The culture supernatants were collected and freeze-thawed three times to allow the complete release of the virus from the cells. The viral RNAs were extracted from the culture supernatants with a QIAamp Viral RNA Mini Kit (QIAGEN, CA, USA) according to the instruction manual. Reverse transcription-polymerase chain reaction (RT-PCR)44 was performed with a PrimeScript™ One Step RT-PCR Kit Ver.2 (TaKaRa, Dalian, China) with primer pairs AN88 (TACTGGACCACCTGGNGGNA) and AN89 (CCAGCACTGACAGCAGYNG). The PCR-positive products were sequenced with an ABI 3130 Genetic Analyzer (Applied Biosystems, USA) at Kunming Tsingke Biotechnology Co., Ltd. (Kunming, Yunnan Province, China). The sequences were compared with BLAST (http://www.ncbi.nlm.nih.gov/BLAST/).

The serotype was identified by comparison of the nucleotide sequence with known sequences using BLAST45. Two long-distance PCR amplifications were performed with a PrimeScript™ One Step RT-PCR Kit Ver.2 (TaKaRa, Dalian, China) and the following primer pairs: E201F (TTAAAACAGCCTGTGGGTTG) and E93R (TCCACATCAAAGCGCAAGTA) for 5´ end amplification, and E93F (AGGCATGTGAAAAATTACCA) and E98R (ACCGAATGCGGAGAATTTAC) for 3’ end amplification. The primers used for sequencing of the whole-length genome were designed by a primer-walking” strategy46. All primers used in the study are listed in Table 2. The PCR products were purified with a QIAquick PCR purification kit (Qiagen, Germany), and sequenced in both directions at least twice with an ABI 3130 Genetic Analyzer (Applied Biosystems, USA).

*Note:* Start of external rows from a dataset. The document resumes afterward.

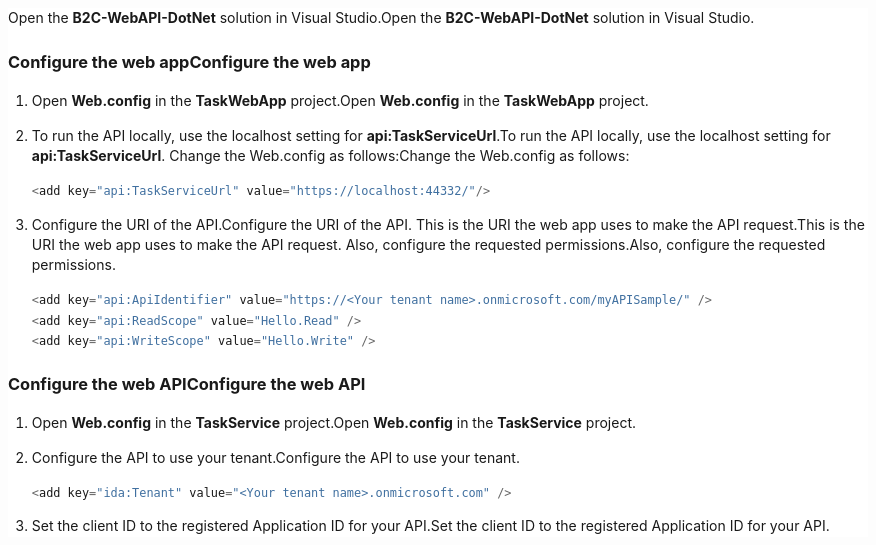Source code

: <span data-ttu-id="2d899-205">Open the **B2C-WebAPI-DotNet** solution in Visual Studio.</span><span class="sxs-lookup"><span data-stu-id="2d899-205">Open the **B2C-WebAPI-DotNet** solution in Visual Studio.</span></span>

### <a name="configure-the-web-app"></a><span data-ttu-id="2d899-206">Configure the web app</span><span class="sxs-lookup"><span data-stu-id="2d899-206">Configure the web app</span></span>

1. <span data-ttu-id="2d899-207">Open **Web.config** in the **TaskWebApp** project.</span><span class="sxs-lookup"><span data-stu-id="2d899-207">Open **Web.config** in the **TaskWebApp** project.</span></span>

2. <span data-ttu-id="2d899-208">To run the API locally, use the localhost setting for **api:TaskServiceUrl**.</span><span class="sxs-lookup"><span data-stu-id="2d899-208">To run the API locally, use the localhost setting for **api:TaskServiceUrl**.</span></span> <span data-ttu-id="2d899-209">Change the Web.config as follows:</span><span class="sxs-lookup"><span data-stu-id="2d899-209">Change the Web.config as follows:</span></span> 

    ```C#
    <add key="api:TaskServiceUrl" value="https://localhost:44332/"/>
    ```

3. <span data-ttu-id="2d899-210">Configure the URI of the API.</span><span class="sxs-lookup"><span data-stu-id="2d899-210">Configure the URI of the API.</span></span> <span data-ttu-id="2d899-211">This is the URI the web app uses to make the API request.</span><span class="sxs-lookup"><span data-stu-id="2d899-211">This is the URI the web app uses to make the API request.</span></span> <span data-ttu-id="2d899-212">Also, configure the requested permissions.</span><span class="sxs-lookup"><span data-stu-id="2d899-212">Also, configure the requested permissions.</span></span>

    ```C#
    <add key="api:ApiIdentifier" value="https://<Your tenant name>.onmicrosoft.com/myAPISample/" />
    <add key="api:ReadScope" value="Hello.Read" />
    <add key="api:WriteScope" value="Hello.Write" />
    ```

### <a name="configure-the-web-api"></a><span data-ttu-id="2d899-213">Configure the web API</span><span class="sxs-lookup"><span data-stu-id="2d899-213">Configure the web API</span></span>

1. <span data-ttu-id="2d899-214">Open **Web.config** in the **TaskService** project.</span><span class="sxs-lookup"><span data-stu-id="2d899-214">Open **Web.config** in the **TaskService** project.</span></span>

2. <span data-ttu-id="2d899-215">Configure the API to use your tenant.</span><span class="sxs-lookup"><span data-stu-id="2d899-215">Configure the API to use your tenant.</span></span>

    ```C#
    <add key="ida:Tenant" value="<Your tenant name>.onmicrosoft.com" />
    ```

3. <span data-ttu-id="2d899-216">Set the client ID to the registered Application ID for your API.</span><span class="sxs-lookup"><span data-stu-id="2d899-216">Set the client ID to the registered Application ID for your API.</span></span>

Selection pressure analysis of the E9 VP1 gene

The selection pressure of E9 VP1 was predicted with the Datamonkey online Application46 (http://www.datamonkey.org) and calculated with the following four methods: mixed-effects model of evolution (MEME); fixed-effects likelihood (FEL); fast unbiased Bayesian approximation (FUBAR); and single likelihood ancestor count (SLAC). The significance level was set at 0.05 for MEME, FEL, and SLAC and at 0.9 for FUBAR. Validated results obtained from both methods were considered credible (Table 4).

Table 4 Primers used for complete genome amplification and sequencing.

Sequence analysis and recombination analysis

Nucleotide and amino acid sequence analyses was performed with the Geneious Basic 5.4.1 Beta software. MEGA 7.0 was used for the phylogenetic analysis47, with a Kimura two-parameter model and the neighbor-joining method, with 1000 bootstrap replicates. The Recombination Detection Program (RDP) package Beta 4.101 was used to identify recombinant sequences in the default mode. Recombination analysis was performed with the seven algorithms in the following programs: RDP, GENECONV, BootScan, Maxchi, Chimaera, SiScan, and 3Seq. Recombination events with significance p < 0.01 obtained by three or more algorithms were considered reliable. The Jukes-Cantor method was used48 in Simplot 3.5.1, with each 200-nucleotide (nt) window shifted in 20 nt steps, and a similarity plot was constructed and a bootscanning analysis performed. Strain 115V3/YN/CHN/2019 was compared with other GenBank-listed sequences to identify the sequences that shared the highest homology with 115V3/YN/CHN/2019 in each genomic segment, and the most similar strains for each segment are listed in Table 3.

Nucleotide sequence accession numbers

The whole genomes of the five E9 strains isolated in this study have been submitted to GenBank under accession numbers MZ488277–MZ488281.